In ephemeral mode (direct credentials, no profile name) none of these files are touched.
AWS Profile resolution
rdq picks the active profile through the following branches:
| Invocation |
Result |
rdq -p value |
Use value |
rdq -p (no value) + AWS_PROFILE=foo |
Use foo (skip the picker — env wins) |
rdq -p (no value), env unset |
Open the interactive fuzzy picker |
rdq (no flag) + AWS_PROFILE=foo |
Use foo |
rdq (no flag) + AWS_ACCESS_KEY_ID / AWS_SECRET_ACCESS_KEY (no AWS_PROFILE) |
Use the SDK default credentials chain → ephemeral mode |
rdq (no flag), nothing configured |
Friendly error message + exit 1 |
Inside the TUI, ^P opens the profile picker again at any time.

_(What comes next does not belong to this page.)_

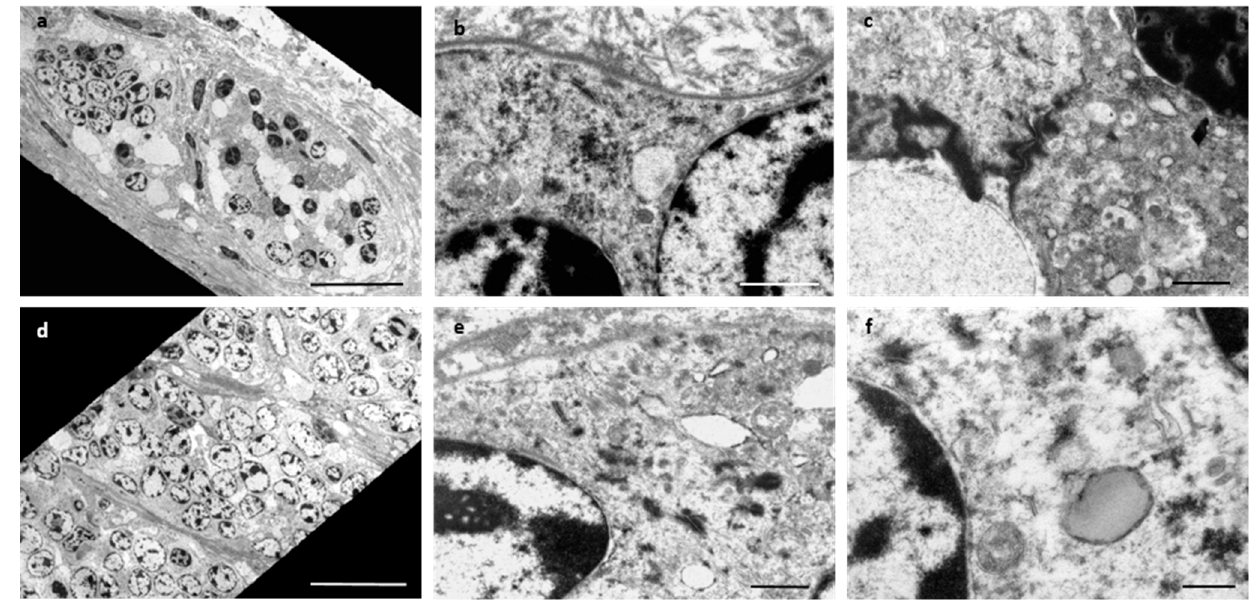
Figure 4. Transmission electron microscopy of the neoplastic cells in the uterus and liver. The neoplastic cells in the uterus ( a – c ) and the liver ( d – f ) were arranged in groups ( a , d ) surrounded by basement membranes and interspersed with collagen fibrils ( b ). Intermediate filaments ( e ) and sparse lipid droplets ( f ) were evident in the cytoplasm. Attachments ( b , e , f ) were present between cells and junctional complexes ( c ) and appeared at some cell surfaces. Bar = 20 μ m ( a , d ); 1 μ m ( b , c , e ); 500 nm ( f ).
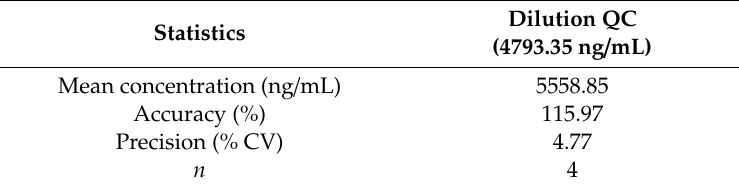
Table 2. The dilution integrity assessment in rat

Switching to a named profile from ephemeral mode re-enables persistence and history.
Prerequisites
- AWS credentials configured (
~/.aws/credentials, SSO, env vars, ...)
- IAM permissions:
- RDS —
rds:DescribeDBClusters
- Secrets Manager —
secretsmanager:GetSecretValue, secretsmanager:ListSecrets, secretsmanager:DescribeSecret
- RDS Data API —
rds-data:ExecuteStatement
- Bedrock (optional, only for AI features) —
bedrock:Converse, bedrock:ListInferenceProfiles, bedrock:ListFoundationModels
- An Aurora cluster with the Data API enabled
Tech stack
Implementation status
| Feature |
Status |
rdq (TUI default) |
✅ Implemented |
rdq tui |
✅ Implemented |
rdq gui |
✅ Implemented (separate React SPA, browser-based) |
rdq exec <sql> (one-shot CLI) |
🚧 Stub |
rdq ask <prompt> (one-shot CLI) |
🚧 Stub |
| Vim mode editor |
🚧 Planned |
Visual selection / dd / p |
🚧 Planned |
Development
git clone https://github.com/Tocyuki/rdq.git
cd rdq
make hooks # one-time: install the pre-commit gofmt guard
make go-build # Go-only build
./rdq --help
make fmt # gofmt -w .
make check # fmt-check + vet + test -race (mirrors CI)
make check is the exact set of steps the CI "Go" job runs, so a
green make check locally means a green CI. The make hooks target
installs a tiny pre-commit hook (.githooks/pre-commit) that runs
gofmt -l on any staged Go files — it catches the most common "red
CI" mistake before the commit lands without slowing down
git commit with test runs.
For the GUI mode (browser SPA), make build runs the Vite frontend build and embeds it into the Go binary. See CLAUDE.md for the layered architecture overview.
License
This project is licensed under the MIT License. See LICENSE for details.